Our findings provide support that LMO2 expression is common in T-LL, occurring in 74.6% of unselected cases. Moreover, when T-LL are positive for LMO2, expression is usually extensive (average of 87% of cells positive) and strong (average H score 244). LMO2 expression appears to be stable and, in this series, did not change in response to therapy or over time in biopsies of relapsed and/or persistent disease, indicating that expression can be determined at initial diagnosis or at the time of persistent/relapsed disease.
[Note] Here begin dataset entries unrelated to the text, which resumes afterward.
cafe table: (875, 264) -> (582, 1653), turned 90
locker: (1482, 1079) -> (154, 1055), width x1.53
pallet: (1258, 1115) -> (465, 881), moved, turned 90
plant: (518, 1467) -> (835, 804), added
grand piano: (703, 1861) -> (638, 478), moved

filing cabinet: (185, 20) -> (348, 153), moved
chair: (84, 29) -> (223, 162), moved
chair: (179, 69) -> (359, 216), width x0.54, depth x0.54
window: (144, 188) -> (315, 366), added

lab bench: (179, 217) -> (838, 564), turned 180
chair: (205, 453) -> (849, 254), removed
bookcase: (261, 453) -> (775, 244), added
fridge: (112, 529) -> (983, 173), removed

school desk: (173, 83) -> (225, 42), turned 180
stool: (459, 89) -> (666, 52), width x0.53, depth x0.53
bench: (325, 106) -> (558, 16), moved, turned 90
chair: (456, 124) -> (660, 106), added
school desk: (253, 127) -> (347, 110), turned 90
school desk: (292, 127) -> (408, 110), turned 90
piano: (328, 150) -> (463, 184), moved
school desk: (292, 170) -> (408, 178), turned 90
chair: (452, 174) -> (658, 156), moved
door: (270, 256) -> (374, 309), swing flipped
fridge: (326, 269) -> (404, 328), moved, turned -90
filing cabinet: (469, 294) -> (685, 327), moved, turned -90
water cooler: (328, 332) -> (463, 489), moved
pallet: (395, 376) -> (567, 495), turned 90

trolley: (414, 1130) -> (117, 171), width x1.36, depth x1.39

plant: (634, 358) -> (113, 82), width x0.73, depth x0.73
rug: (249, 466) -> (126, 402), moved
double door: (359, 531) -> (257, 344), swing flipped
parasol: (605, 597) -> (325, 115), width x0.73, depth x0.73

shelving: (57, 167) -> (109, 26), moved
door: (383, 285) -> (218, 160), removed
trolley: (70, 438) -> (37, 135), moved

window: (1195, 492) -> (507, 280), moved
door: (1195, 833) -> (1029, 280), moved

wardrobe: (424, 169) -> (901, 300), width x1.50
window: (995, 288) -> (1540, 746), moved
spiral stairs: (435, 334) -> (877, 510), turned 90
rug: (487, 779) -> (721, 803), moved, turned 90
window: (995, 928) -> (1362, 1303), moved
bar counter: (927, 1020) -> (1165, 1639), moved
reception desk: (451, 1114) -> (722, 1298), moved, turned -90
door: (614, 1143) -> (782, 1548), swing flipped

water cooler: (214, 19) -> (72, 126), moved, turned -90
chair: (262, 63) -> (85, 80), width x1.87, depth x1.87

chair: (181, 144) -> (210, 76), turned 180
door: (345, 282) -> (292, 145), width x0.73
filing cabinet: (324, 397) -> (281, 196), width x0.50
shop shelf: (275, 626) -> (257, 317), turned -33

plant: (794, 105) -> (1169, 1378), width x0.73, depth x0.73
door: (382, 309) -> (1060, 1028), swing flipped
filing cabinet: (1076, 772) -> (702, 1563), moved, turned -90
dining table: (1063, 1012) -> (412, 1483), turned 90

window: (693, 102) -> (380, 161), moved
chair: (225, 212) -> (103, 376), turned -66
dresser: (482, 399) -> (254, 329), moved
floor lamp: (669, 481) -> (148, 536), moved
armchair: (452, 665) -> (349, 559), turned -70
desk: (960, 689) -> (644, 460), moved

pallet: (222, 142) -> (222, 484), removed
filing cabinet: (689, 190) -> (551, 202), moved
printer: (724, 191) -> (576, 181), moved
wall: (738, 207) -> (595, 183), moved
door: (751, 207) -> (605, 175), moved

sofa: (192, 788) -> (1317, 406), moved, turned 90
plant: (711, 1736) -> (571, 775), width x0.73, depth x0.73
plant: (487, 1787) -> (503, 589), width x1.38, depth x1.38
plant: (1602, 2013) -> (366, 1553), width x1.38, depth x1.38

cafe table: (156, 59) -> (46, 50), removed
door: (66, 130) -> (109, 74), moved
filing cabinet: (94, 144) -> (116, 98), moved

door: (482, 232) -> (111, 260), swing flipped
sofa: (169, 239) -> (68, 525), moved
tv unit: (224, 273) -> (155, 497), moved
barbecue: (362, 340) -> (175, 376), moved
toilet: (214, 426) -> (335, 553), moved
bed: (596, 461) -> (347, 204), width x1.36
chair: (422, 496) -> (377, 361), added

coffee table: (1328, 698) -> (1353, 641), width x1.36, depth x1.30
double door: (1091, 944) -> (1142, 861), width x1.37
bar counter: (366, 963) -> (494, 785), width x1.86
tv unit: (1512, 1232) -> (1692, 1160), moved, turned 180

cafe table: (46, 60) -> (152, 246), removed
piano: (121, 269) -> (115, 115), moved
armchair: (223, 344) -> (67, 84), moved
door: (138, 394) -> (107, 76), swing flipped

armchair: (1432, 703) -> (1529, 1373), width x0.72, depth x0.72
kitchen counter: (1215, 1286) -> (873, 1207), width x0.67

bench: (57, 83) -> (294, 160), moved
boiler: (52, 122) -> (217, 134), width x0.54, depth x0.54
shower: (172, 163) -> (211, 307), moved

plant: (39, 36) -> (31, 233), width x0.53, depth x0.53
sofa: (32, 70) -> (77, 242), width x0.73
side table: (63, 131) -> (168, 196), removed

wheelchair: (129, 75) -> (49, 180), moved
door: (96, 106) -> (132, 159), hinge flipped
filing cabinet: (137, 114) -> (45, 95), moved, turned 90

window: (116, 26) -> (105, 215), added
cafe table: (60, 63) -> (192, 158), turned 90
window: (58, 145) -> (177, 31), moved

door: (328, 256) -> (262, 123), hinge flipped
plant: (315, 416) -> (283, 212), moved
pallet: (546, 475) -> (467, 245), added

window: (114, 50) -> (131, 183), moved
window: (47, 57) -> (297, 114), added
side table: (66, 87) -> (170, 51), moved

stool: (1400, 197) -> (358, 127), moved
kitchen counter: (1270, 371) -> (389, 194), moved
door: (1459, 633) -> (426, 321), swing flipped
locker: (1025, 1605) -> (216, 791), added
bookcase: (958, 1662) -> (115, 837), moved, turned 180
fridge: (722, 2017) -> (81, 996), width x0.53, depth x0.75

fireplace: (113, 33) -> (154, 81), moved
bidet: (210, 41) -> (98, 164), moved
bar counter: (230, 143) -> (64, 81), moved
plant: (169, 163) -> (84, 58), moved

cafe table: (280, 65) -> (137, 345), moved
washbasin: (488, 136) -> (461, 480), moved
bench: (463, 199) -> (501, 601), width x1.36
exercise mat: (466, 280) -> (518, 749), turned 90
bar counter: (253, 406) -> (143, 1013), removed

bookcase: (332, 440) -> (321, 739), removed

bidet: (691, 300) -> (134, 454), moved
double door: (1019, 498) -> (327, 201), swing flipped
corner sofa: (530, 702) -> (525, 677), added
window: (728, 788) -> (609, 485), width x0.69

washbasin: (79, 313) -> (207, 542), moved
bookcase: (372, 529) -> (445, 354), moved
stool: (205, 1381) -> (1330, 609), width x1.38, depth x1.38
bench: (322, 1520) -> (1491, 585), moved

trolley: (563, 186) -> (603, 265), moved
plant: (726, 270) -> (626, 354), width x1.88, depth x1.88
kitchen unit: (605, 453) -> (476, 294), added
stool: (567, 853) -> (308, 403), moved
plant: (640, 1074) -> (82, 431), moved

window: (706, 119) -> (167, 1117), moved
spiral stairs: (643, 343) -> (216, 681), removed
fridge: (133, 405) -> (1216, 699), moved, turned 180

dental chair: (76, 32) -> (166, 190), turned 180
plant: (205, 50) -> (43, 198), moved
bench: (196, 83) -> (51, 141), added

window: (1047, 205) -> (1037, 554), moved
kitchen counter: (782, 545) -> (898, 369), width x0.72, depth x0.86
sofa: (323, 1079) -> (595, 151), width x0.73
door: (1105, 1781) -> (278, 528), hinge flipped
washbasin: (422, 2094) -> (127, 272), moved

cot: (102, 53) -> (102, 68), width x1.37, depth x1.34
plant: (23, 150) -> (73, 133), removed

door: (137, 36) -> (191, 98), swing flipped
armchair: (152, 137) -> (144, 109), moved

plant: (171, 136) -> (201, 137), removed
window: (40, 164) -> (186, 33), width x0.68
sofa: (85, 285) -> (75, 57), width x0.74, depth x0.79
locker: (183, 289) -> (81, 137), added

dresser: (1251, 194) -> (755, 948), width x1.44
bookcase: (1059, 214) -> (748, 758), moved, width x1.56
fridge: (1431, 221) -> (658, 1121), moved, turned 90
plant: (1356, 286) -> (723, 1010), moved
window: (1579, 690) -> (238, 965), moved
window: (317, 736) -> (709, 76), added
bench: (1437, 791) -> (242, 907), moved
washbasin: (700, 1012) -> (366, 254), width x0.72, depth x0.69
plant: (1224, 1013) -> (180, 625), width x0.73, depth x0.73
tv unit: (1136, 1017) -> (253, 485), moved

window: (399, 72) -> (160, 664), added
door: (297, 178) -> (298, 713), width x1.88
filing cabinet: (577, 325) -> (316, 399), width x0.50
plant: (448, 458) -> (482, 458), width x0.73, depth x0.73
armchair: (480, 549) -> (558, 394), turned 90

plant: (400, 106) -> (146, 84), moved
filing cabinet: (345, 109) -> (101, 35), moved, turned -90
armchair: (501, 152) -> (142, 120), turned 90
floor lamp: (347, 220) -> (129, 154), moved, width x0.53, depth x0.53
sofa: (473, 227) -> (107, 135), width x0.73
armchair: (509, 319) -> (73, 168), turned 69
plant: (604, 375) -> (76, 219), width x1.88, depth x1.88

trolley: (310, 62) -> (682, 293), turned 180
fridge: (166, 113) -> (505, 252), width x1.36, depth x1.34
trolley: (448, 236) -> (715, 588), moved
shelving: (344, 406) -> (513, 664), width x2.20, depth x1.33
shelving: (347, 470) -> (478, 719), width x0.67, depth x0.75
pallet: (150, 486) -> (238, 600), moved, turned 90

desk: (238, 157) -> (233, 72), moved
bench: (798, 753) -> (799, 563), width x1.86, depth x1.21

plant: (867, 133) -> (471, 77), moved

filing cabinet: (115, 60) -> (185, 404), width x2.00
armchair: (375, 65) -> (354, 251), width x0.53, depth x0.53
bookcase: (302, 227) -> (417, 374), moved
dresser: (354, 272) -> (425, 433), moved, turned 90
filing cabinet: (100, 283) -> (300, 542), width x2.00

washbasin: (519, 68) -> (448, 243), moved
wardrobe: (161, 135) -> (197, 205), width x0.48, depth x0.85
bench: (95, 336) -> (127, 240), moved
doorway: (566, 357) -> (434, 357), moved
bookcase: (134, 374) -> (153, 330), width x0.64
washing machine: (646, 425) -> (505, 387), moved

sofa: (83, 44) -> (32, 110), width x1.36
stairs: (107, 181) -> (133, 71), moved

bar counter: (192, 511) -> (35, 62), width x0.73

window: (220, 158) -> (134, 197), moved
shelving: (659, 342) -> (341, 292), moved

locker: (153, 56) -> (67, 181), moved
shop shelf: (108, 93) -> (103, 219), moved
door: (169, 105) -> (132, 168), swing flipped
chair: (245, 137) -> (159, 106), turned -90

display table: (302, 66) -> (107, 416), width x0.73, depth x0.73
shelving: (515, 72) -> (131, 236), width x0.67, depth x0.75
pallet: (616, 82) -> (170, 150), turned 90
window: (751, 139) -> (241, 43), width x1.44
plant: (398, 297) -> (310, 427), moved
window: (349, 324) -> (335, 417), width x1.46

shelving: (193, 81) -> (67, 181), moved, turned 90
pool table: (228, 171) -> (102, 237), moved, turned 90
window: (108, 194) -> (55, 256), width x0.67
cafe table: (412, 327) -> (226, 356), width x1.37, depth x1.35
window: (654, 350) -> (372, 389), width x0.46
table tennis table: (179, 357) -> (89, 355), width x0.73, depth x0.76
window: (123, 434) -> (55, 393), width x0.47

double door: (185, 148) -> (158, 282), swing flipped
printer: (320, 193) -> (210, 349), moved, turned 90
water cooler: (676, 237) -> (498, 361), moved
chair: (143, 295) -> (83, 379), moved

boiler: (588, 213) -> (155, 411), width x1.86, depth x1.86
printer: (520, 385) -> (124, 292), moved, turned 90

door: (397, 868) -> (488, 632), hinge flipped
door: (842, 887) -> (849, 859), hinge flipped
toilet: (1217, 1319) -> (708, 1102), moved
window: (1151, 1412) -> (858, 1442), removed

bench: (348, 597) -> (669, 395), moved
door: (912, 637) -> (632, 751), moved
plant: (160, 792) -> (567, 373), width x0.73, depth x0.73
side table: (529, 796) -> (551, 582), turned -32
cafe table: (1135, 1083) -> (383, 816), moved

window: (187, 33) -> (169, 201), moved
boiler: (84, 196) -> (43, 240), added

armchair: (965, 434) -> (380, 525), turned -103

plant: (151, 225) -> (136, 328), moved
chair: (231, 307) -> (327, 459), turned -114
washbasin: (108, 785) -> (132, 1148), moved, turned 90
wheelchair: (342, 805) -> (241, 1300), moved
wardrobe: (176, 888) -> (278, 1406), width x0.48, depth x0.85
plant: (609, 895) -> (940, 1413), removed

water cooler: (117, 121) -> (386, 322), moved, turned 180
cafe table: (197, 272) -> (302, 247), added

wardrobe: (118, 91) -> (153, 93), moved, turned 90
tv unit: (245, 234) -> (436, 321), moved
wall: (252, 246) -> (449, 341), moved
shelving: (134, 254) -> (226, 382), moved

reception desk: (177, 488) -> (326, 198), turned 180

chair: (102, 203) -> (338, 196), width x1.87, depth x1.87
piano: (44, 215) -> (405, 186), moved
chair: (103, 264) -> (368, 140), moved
We have previously reported that in B-cell acute lymphoblastic leukemia (B-ALL), high LMO2 RNA expression correlated with better overall survival in adult patients and constituted a favorable independent prognostic factor in B-ALL with normal karyotype30. Herein we show that LMO2 protein expression also correlates with OS in T-LL patients regardless of T-lymphoblast stage or other clinicopathologic features, suggesting that LMO2 expression may affect the efficiency of DNA repair mechanisms and predisposes these tumor cells to a higher sensitivity to chemotherapy, as has been shown in LMO2 expressing DLBCL. These findings justify the need for further investigation into T-LL expressing LMO2 in order to establish novel therapies exploiting DNA repair deficiencies, which have lower toxicity in normal cells than do the currently available chemotherapy agents, such as PARP1/2 inhibitors.